Notes on Saskia Robinson‘s contribution to the WORKSITE blog.
- Saskia defines “work” as “a means to an end, and sense of duty and dedication to the task at hand”, adding that “for me specifically it’s literally adding pellet after pellet of clay and just keeping on going”. This to me suggests a repetitive, “manual” aspect of work which is perhaps in keeping with the conventions of the sculptural tradition Saskia engages in. Saskia’s “sense of duty” and “dedication” to the work also suggests a certain “work ethic” and the [perceived] moral character of artistic practice. Saskia also adds that they “feel a great sense of responsibility to be in service to the arts”. This again suggests the moral “rightness” or artistic work.
- Saskia works in a “studio/shed” that they built, and previously a “fold up desk” in their bedroom. They aspire to make work for the “gallery setting” as well as the “outdoor setting” such as in the case of a civic monument or private home / garden. This to me suggests an inclination toward – or aspiration to – a conventional application of site-specific art, which would be a direct and/or overt “collaboration” with the environment.
- The tools and resources Saskia requires are what one might expect for someone who makes figurative sculpture in clay – their list includes a variety of hand tools and materials, as well as the more unconventional addition of “my phone”. It is interesting to note the presence of the smartphone in this list, as it is the only item that is [seemingly] not directly related to the “making” of sculpture itself. Perhaps the phone here relates more to research, entertainment, distraction, or research – representing a link between the “traditional” and the “modern”?
- Saskia notes their interest in Hellenistic and Neoclassical sculpture, and “the art of the Italian and Northern Renaissance and the natural world”. They add that they live in the countryside, which means that they “go outside and see animals and plants every day”. This situating of the worksite within an environment that sustains or replenishes inspiration is analogous to the conventional idea of the artist in the studio, wherein the studio walls are used to display imagery and objects which inspire or otherwise feed into the artist’s practice.

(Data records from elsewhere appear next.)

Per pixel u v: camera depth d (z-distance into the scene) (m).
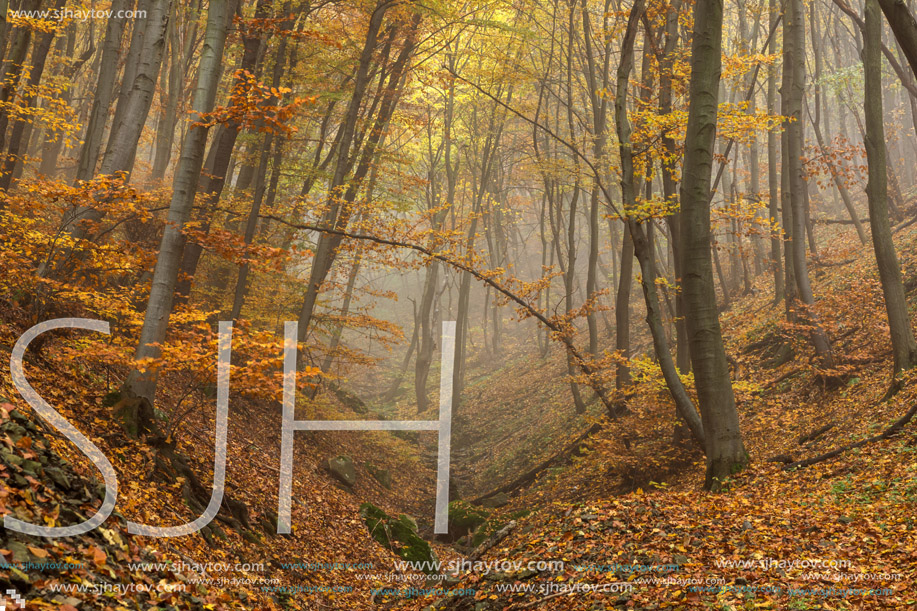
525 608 6.39
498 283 16.41
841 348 16.09
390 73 19.81
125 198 8.72
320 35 10.63
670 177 14.60
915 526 6.42
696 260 10.87
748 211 14.48
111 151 10.08
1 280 8.62
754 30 25.17
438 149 33.28
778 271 21.02
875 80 13.20
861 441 10.41
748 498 9.02
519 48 21.16
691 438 14.44
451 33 23.98
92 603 4.25
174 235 9.20
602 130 20.69
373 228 15.36
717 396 10.81
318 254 16.38
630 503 8.39
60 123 11.84
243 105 8.91
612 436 15.44
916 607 4.79
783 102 16.78
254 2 20.69
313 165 18.23
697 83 10.90
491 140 30.48
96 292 8.80
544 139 32.22
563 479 17.66
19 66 11.89
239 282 14.40
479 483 23.05
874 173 13.19
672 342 22.28
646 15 13.48
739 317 22.14
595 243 21.92
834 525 6.93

- This idea of “situating” the worksite within an inspirational environment connects back to the idea of artistic practice as a “collaboration” between the artist and their environment. It would seem that it is of benefit to the artist to work within a site or situation which is either composed of or contains (overtly, or perhaps ambiently) stimuli (in the form of images, objects, conversation, experiences and so on) that can (or will unintentionally) be used as an element of or motivation for the artist’s work.